§ **Extrait à lire**
Chapitre XXI. Questions sur l’empereur Julien.

On a demandé si Julien aimait la religion de l’empire d’aussi bonne foi qu’il détestait la secte chrétienne. On a demandé encore s’il pouvait raisonnablement espérer de détruire cette secte.

Quant à la première question, si un philosophe stoïcien tel que Julien adorait en effet Vénus, Mercure, Priape, Proserpine, et des dieux pénates, nous avons peine à le croire. Ce qui est vraisemblable, c’est que les peuples étant partagés entre deux factions irréconciliables, il fallait que Julien parût être de l’une pour abattre l’autre, sans quoi toutes deux se seraient soulevées contre lui. Nous savons bien qu’il est dans l’Europe un très grand prince[1], célèbre par ses victoires, par ses lois, et par ses livres, qui, dans ses États de cinq cents lieues en longueur, a pour ses sujets des papistes, des luthériens, des calvinistes, des moraves, des sociniens, des juifs ; qui ne prend parti pour aucune de ces sectes, et qui n’a pas plus de chapelle que de conseil et de maîtresse ; mais il est venu dans un temps où la démence des disputes de religion est entièrement amortie dans son pays. Il a affaire à des Allemands, et Julien avait affaire à des Grecs, capables de nier jusqu’à la mort que deux et deux font quatre.

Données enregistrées
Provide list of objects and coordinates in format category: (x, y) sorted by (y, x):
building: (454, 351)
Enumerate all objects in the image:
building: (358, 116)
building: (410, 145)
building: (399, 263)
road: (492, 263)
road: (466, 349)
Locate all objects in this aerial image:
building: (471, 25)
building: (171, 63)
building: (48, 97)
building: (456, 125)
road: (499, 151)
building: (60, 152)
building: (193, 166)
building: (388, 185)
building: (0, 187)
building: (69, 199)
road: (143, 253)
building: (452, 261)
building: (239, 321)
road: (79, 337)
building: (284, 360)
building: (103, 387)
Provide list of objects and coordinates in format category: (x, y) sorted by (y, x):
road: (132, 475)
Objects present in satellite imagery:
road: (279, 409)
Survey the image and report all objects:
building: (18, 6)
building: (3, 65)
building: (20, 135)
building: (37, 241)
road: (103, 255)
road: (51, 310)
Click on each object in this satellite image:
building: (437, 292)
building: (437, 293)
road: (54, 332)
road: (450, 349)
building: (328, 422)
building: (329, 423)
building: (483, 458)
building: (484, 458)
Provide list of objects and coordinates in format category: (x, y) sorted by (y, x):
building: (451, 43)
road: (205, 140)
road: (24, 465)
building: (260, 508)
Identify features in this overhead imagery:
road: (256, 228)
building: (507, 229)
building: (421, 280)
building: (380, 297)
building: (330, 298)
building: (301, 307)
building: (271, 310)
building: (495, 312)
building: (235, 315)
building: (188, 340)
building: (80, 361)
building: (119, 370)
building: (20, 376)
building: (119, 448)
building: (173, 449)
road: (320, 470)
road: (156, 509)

§ **Problème à résoudre**
Dans l'extrait sur l'empereur Julien, quelle longueur ont les États du prince européen dont il est question ?

§ **Réponse à l'exercice**
Cinq cents lieues.